On August 18th, we left there and came back to Dave's and still yet no place to live. So, we fixed us a bed in the garage and fixed to live in it but I didn't sleep much. There was just a dirt floor in it and I was afraid of snakes. We stayed there about a week.

Ila and Peeler came. They quit Oklahoma City and were hunting a farm. The next day, Peeler bought a man out, a place about 2 miles west of Verdigris. They got us to move there while they went back to Oklahoma City after their cow and some other things.

We lived with them until the first of the year and Dave had rented a place ½ mile east of there. It was called the Katie Bacon place. The house had 4 rooms, so we lived with them again. We lived there one year and then we were fixing to move to the Spavinaw water line. We had a tent and had cleared off a place to put up the tent.

There was a man by the name of Hal Smith lived close to us. He was farming and he got bad sick. He just had a wife and one little one about two years old. She could not take care of him. She took him to the hospital at Tulsa and she went to her father's home to stay.

They hired Ted Emory to take care of their things while they were gone. Someone came and took Ted off and killed him.

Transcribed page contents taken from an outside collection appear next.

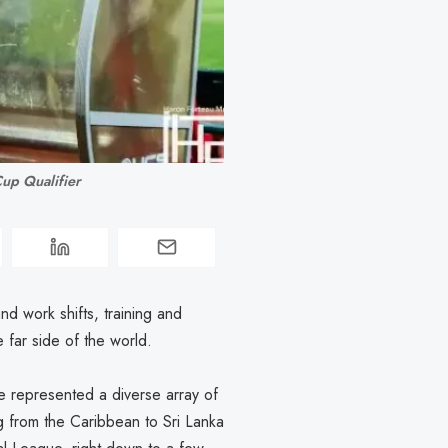
up Qualifier
nd work shifts, training and
e far side of the world.
 represented a diverse array of
g from the Caribbean to Sri Lanka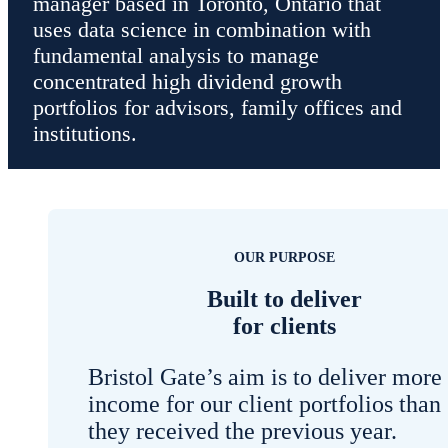
manager based in Toronto, Ontario that
uses data science in combination with
fundamental analysis to manage
concentrated high dividend growth
portfolios for advisors, family offices and
institutions.
OUR PURPOSE
Built to deliver
for clients
Bristol Gate’s aim is to deliver more
income for our client portfolios than
they received the previous year.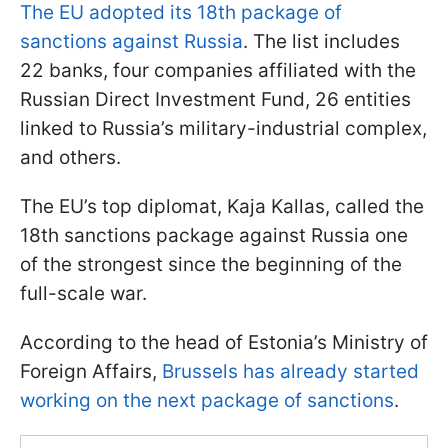
The EU adopted its 18th package of
sanctions against Russia
. The list includes
22 banks, four companies affiliated with the
Russian Direct Investment Fund, 26 entities
linked to Russia’s military-industrial complex,
and others.
The EU’s top diplomat, Kaja Kallas, called the
18th sanctions package against Russia one
of the strongest since the beginning of the
full-scale war.
According to the head of Estonia’s Ministry of
Foreign Affairs,
Brussels has already started
working on the next package of sanctions
.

Mr. Smith and wife were afraid to come back to live there and they had to have someone to stay there and take care of their things. They had four cows to milk and other stock to tend to. On Monday evening after Ted was killed on Friday night, we went there to stay and we took care of things. We lived there for five years, almost. We had a fine house and everything fine and well furnished. In place of moving into a tent, we just stepped into a mansion.

From there, we moved to Verdigris again and lived there for three years and then moved to Claremore. We lived there one year and moved back to Verdigris and now have lived here at this place for three years. We own it and probably will live here until we pass away. This is August 30, 1943.

We moved to Claremore March 1, 1948 and on October 28, 1948 Amos Carpenter passed away very suddenly, only five minutes after he had talked to me.

I am alone at 708 North Catalayah, Claremore, Oklahoma. It is 1951, still living at this place.
Florence Carpenter, age 78

(Editor's Note:) Florence (Harman) Carpenter continued living at this place until her death June 10, 1955.